À l’IRM, les nodules de substance grise au sein de la substance blanche apparaissent en isosignal par rapport au ruban cortical et en relatif hyposignal T2. Ils peuvent donner un aspect de double cortex [18]. Ils doivent être différenciés des nodules hamartomateux sous-épendymaires de la sclérose tubéreuse de Bourneville et de la matrice germinative.

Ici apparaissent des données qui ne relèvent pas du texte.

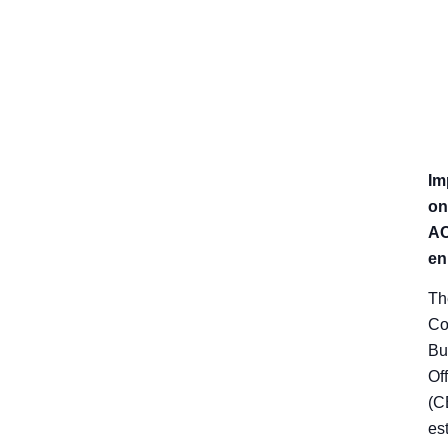
Im
on
A
en
Th
Co
Bu
Of
(C
es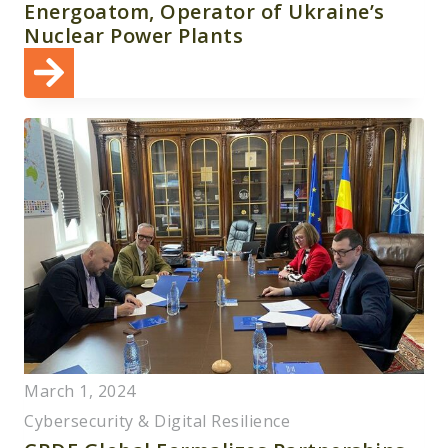
Energoatom, Operator of Ukraine’s
Nuclear Power Plants
March 1, 2024
Cybersecurity & Digital Resilience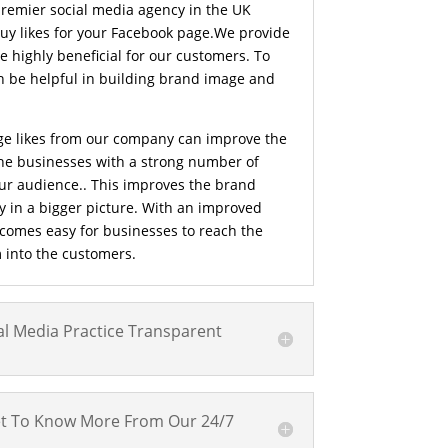
premier social media agency in the UK
buy likes for your Facebook page.We provide
e highly beneficial for our customers. To
n be helpful in building brand image and
e likes from our company can improve the
he businesses with a strong number of
your audience.. This improves the brand
y in a bigger picture. With an improved
ecomes easy for businesses to reach the
 into the customers.
l Media Practice Transparent
t To Know More From Our 24/7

Pathologies de l’organisation neuronale
Elles sont caractérisées par une anomalie de la gyration corticale avec un volume apparent normal de la substance grise sans arrêt de migration des neurones au niveau de la substance blanche ou au niveau des régions sous-épendymaires [16].
Polymicrogyrie [25]
Elle est caractérisée par des neurones rejoignant correctement le ruban cortical, mais présentant une anomalie dans leur distribution, entraînant la présence de circonvolutions de petite taille et augmentées en nombre [18, 21, 30]. Les circonvolutions atteintes peuvent être localisées ou s’étendre à une large partie d’un hémisphère cérébral, voire diffuses à l’ensemble de l’hémisphère. La polymicrogyrie touche préférentiellement la vallée sylvienne, en particulier sa partie postérieure. Cependant, tous les lobes peuvent être concernés.
Schizencéphalie
Elle est secondaire à un trouble de la migration et de l’organisation neuronale caractérisée par une fente bordée de substance grise dysplasique [25] allant d’un ventricule latéral au ruban cortical. Il en existe deux types. Le premier est dit « fermé », la fente n’est pas visualisée et les deux rubans corticaux se sont souvent accolés. Le second est dit « ouvert » avec une fente de LCS bordée de part et d’autre par deux rubans corticaux. Sa localisation préférentielle est sylvienne, en regard des circonvolutions pré- et post-centrales [21, 25].
La schizencéphalie peut être d’origine génétique (transmission autosomique dominante à pénétrance variable [30]), vasculaire (accident ischémique ou hémorragique au cours du 1er trimestre) ou virale (infection à cytomégalovirus [31]).
En IRM, il est important d’avoir au minimum deux plans orthogonaux pour faire le diagnostic de schizencéphalie (elle ne peut être visualisée dans l’axe de la fente). Les bandes corticales apparaissent en hyposignal T2, iso-intense au ruban cortical. La fente apparaît, quand elle est présente, en hypersignal en pondération T2, en isosignal au LCS. Elle s’associe à une dilatation ventriculaire homolatérale à la fente (70 % des cas).